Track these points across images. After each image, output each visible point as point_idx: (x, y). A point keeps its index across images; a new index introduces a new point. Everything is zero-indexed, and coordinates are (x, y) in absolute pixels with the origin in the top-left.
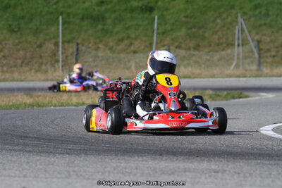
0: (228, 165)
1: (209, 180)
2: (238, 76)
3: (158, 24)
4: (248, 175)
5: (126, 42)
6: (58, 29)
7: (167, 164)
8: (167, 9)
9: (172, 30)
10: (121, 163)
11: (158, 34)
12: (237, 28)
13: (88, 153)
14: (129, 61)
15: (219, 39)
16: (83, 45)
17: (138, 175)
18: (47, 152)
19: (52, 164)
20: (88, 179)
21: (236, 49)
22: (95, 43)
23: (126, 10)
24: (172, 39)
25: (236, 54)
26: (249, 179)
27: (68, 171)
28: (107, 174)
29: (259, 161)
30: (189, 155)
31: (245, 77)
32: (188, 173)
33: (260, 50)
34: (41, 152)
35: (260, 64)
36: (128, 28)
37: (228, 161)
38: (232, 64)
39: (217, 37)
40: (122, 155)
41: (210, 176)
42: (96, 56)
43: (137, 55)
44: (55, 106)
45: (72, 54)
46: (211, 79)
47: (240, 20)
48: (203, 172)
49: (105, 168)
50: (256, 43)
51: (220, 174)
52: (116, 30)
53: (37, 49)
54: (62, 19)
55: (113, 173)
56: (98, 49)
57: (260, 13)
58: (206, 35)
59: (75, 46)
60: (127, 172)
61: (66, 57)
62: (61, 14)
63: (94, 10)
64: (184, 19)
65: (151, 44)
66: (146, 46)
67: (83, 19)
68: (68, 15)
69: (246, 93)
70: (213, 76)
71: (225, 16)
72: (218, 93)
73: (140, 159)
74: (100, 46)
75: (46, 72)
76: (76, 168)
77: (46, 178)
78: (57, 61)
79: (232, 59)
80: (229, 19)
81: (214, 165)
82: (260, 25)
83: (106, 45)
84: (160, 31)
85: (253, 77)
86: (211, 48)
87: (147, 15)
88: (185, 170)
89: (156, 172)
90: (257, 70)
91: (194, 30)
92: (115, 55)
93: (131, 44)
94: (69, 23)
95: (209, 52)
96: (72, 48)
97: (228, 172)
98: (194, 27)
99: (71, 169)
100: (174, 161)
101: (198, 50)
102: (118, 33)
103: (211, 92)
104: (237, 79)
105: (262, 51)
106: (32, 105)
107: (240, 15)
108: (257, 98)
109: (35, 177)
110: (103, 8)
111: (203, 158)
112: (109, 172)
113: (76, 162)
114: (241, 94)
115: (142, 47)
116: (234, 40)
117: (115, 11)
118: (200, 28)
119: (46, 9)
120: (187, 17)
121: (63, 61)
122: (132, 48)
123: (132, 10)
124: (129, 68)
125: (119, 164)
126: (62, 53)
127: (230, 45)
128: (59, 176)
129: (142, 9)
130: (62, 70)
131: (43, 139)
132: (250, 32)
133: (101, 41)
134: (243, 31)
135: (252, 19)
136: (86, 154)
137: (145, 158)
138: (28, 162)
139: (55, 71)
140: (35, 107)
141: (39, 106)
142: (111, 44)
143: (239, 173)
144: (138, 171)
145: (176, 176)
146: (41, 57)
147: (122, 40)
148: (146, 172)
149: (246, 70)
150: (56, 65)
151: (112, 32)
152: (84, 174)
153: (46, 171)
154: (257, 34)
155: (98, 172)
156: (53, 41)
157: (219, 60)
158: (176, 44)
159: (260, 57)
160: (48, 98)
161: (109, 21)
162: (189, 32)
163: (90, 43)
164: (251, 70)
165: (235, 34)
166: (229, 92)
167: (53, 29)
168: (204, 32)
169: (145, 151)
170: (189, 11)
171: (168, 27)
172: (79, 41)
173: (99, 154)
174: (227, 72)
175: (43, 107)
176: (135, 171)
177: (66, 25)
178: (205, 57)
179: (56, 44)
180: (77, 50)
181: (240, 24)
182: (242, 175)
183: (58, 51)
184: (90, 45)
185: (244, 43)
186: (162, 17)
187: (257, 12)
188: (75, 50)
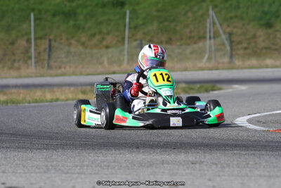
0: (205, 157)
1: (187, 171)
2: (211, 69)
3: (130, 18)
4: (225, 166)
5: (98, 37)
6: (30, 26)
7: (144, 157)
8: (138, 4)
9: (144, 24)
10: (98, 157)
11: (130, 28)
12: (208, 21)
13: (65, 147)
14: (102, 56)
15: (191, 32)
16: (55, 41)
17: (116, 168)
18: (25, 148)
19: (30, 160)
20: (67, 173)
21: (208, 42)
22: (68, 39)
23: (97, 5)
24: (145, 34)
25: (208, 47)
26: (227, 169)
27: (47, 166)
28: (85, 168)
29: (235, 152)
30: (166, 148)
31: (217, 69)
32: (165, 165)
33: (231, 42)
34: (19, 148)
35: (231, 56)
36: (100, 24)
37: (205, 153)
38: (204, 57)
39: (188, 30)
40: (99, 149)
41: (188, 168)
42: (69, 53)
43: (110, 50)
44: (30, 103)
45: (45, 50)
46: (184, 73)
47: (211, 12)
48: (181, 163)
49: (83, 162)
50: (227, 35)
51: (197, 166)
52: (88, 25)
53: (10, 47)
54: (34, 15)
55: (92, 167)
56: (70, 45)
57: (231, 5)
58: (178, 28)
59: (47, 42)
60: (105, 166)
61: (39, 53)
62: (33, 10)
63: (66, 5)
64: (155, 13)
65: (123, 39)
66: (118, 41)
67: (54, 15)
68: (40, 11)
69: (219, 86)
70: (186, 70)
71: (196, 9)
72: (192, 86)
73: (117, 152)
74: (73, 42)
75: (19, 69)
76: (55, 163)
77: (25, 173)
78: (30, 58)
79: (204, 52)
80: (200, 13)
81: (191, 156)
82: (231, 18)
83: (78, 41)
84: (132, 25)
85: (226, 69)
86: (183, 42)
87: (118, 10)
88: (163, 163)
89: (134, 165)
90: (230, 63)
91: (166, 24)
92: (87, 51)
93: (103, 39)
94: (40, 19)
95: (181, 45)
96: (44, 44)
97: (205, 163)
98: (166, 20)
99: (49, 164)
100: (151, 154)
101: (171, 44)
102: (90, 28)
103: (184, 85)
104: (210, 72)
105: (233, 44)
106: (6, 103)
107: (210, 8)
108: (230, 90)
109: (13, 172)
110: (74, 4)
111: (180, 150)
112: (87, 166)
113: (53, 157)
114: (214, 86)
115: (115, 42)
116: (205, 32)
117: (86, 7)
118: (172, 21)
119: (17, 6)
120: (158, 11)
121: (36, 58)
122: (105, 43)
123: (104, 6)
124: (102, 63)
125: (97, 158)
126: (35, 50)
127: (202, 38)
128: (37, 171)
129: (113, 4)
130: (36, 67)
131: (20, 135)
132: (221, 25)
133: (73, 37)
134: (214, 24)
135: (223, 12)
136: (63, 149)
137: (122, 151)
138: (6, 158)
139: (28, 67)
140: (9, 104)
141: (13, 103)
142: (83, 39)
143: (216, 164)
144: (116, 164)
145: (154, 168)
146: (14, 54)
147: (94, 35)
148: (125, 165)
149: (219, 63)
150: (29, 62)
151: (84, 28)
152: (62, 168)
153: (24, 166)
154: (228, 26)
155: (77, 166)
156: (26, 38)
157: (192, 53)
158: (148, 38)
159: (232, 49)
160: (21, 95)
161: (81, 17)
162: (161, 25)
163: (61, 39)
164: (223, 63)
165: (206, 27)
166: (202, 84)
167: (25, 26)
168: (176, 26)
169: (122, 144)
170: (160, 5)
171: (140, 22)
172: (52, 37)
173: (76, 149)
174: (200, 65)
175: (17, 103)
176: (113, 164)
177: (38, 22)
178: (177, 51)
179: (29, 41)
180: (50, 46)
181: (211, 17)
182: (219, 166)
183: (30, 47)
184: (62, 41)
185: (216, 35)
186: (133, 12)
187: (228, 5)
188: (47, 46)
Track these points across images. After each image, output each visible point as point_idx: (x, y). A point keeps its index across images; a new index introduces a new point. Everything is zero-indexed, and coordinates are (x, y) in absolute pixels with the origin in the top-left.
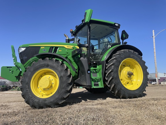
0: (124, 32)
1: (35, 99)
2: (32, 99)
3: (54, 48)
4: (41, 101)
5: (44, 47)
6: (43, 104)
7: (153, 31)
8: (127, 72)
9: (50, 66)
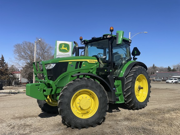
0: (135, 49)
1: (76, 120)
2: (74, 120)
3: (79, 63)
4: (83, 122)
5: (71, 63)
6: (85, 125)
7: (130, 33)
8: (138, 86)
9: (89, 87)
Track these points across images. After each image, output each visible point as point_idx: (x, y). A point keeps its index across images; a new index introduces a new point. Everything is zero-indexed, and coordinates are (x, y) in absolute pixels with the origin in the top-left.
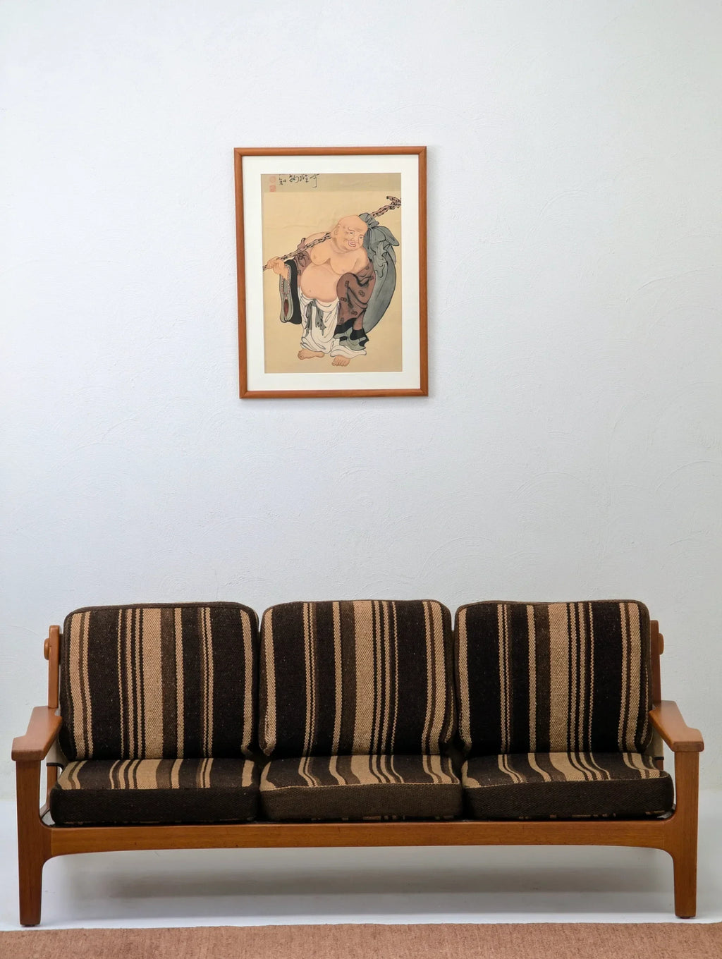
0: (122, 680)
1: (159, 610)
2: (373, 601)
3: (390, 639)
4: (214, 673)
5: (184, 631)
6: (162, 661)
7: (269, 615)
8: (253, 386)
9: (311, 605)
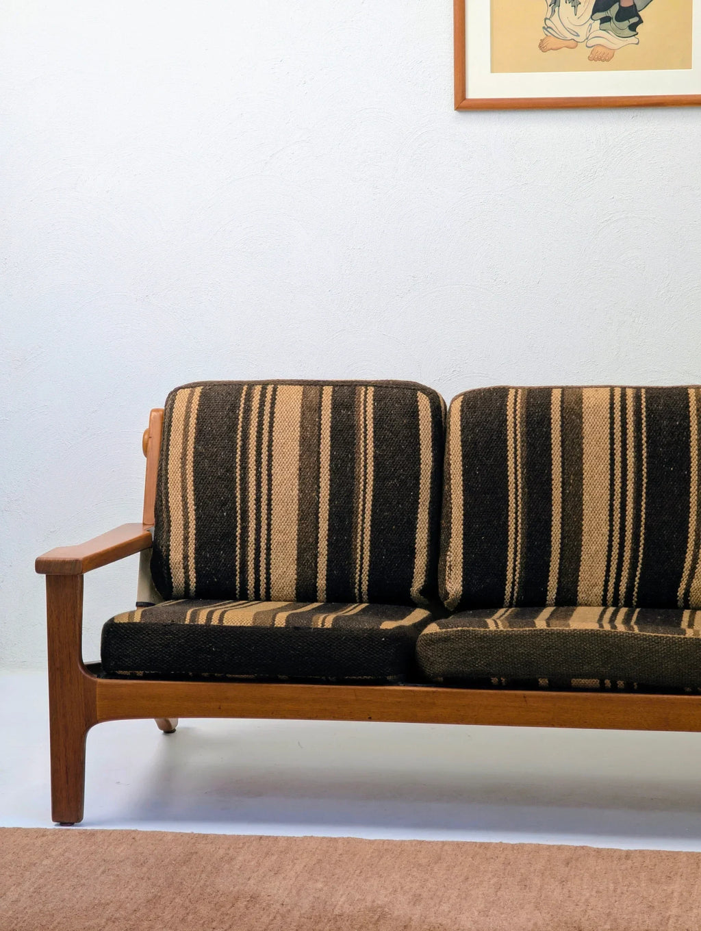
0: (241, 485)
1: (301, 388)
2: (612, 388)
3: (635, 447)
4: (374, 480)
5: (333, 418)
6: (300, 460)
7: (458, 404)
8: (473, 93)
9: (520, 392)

============

• _REQUIREMENT_
Begin with the line that has "72: (218, 93)" in the listing above and end after the line that has "94: (69, 23)"; output those lines exactly.

• _ANSWER SECTION_
72: (218, 93)
73: (140, 159)
74: (100, 46)
75: (46, 72)
76: (76, 168)
77: (46, 178)
78: (57, 61)
79: (232, 59)
80: (229, 19)
81: (214, 165)
82: (260, 25)
83: (106, 45)
84: (160, 31)
85: (253, 77)
86: (211, 48)
87: (147, 15)
88: (185, 170)
89: (156, 172)
90: (257, 70)
91: (194, 30)
92: (115, 55)
93: (131, 44)
94: (69, 23)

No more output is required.